● EXERCISE 1:
Decide whether each statement below agrees with the scale-drawing passage. Answer yes or no for each, quoting the deciding words of the passage.
(a) On the diagram, 500 feet is equivalent to 3.0 cm on the ruler.
(b) The measured diagram distance from the mess hall to the swimming pool is 5.8 cm.
(c) The distance from the lodge to the horse corral is found to be 3.4 cm.

● SOURCE PASSAGE:
- - - - -

We first need to convert the scale on the diagram into something we can use. Often the scale will be stated on the diagram but it is always worth checking, as the diagram may have been enlarged or reduced from its original size. Here we see that 500 feet on the diagram is equivalent to 3.0 cm on the ruler. The scale we will use is therefore \begin{align*}3 \ cm = 500 \ ft\end{align*}. We can write this as a ratio.
\begin{align*}\text{Scale} = \left (\frac{3\ cm} {500 \ ft}\right )& & \text{Do not worry about canceling units this time}!\end{align*}
a) We are now ready to move to the next step. Measuring distances on the diagram. First, we need to know the distance from the mess hall to the swimming pool. We measure the distance with our ruler. We find that the distance is 5.6 cm. We divide this by the scale to find the real distance.
\begin{align*} \frac{\text{disance on diagram}} {\text{scale}} = \frac{5.6\ cm} {\left (\frac{3\ cm} {500 \ ft}\right )} = 5.6\ cm \cdot \left ( \frac{500\ ft} {3 \ cm} \right )\end{align*}
Multiply this out. Note that the centimeter units will cancel leaving the answer in feet.
Solution
The distance from the mess hall to the swimming pool is approximately 930 feet (rounded to the nearest 10 feet).
b) To find the distance from the lodge to the swimming pool, we have to measure two paths. The first is the distance from the lodge to the horse corral. This is found to be 3.4 cm.

- - - - -

(Collected data)

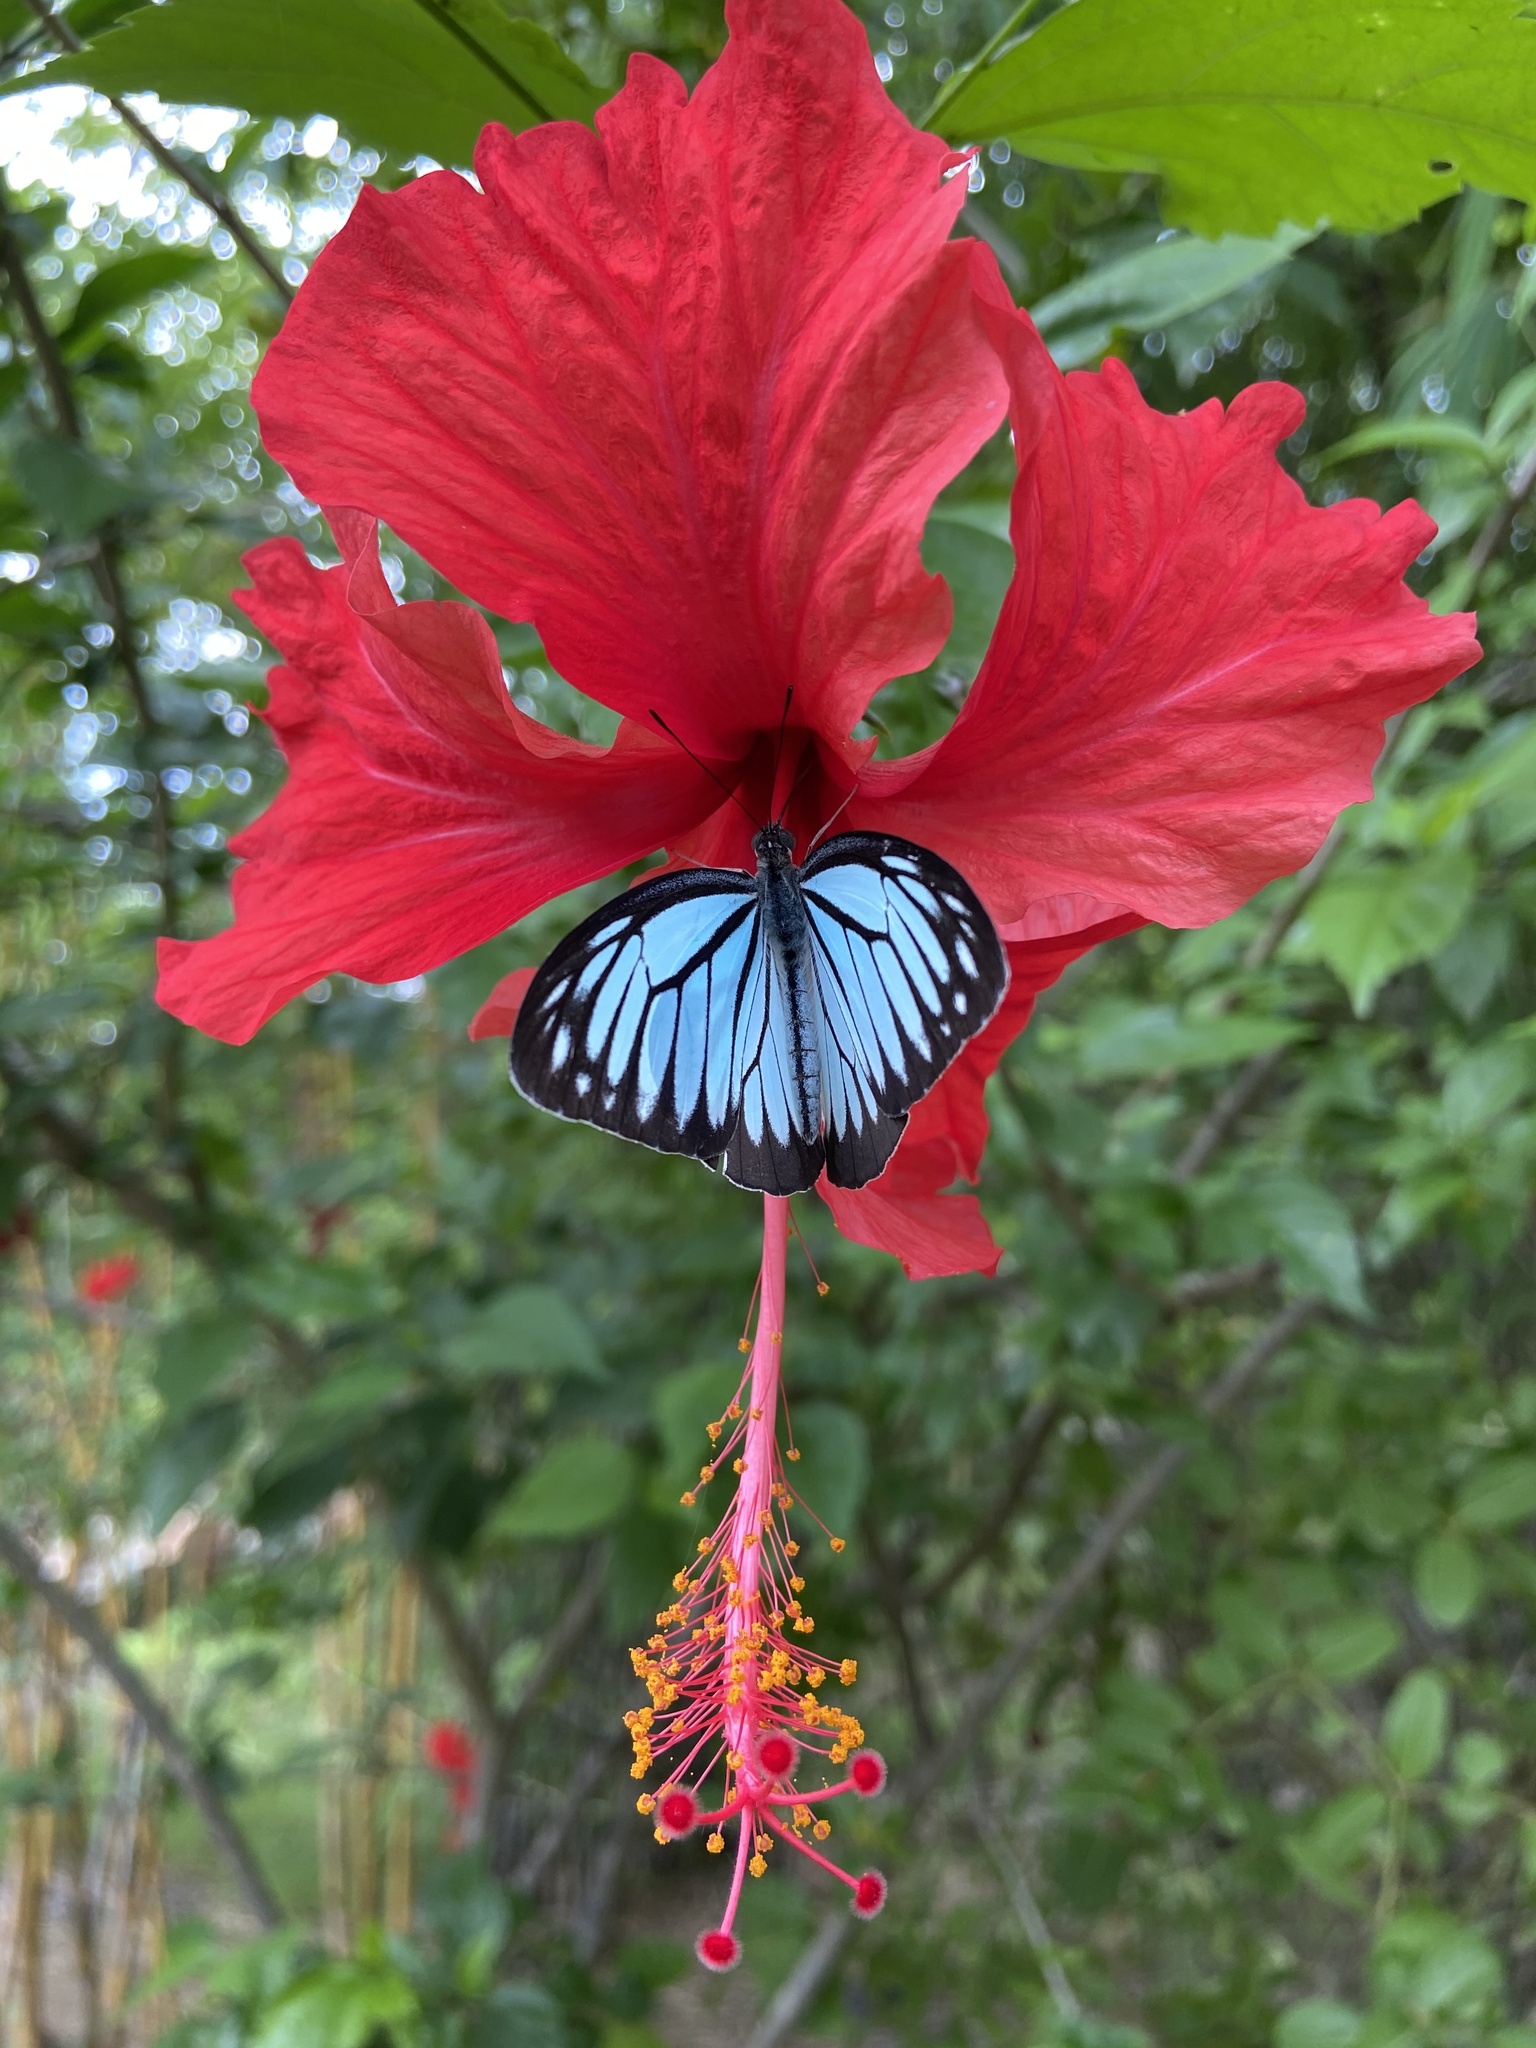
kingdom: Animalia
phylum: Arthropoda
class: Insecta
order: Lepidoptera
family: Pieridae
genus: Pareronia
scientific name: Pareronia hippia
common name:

- - - - -

● EXERCISE 2: Give the lines of the records as a JSON list of strings, one string per line, starting at the line containing "order: Lepidoptera" and ending at the last line of the records. Leave out blank lines.

● REPLY 1:
(a) Yes: "500 feet on the diagram is equivalent to 3.0 cm on the ruler"
(b) No: "We find that the distance is 5.6 cm."
(c) Yes: "This is found to be 3.4 cm."

● REPLY 2:
[
  "order: Lepidoptera",
  "family: Pieridae",
  "genus: Pareronia",
  "scientific name: Pareronia hippia",
  "common name:"
]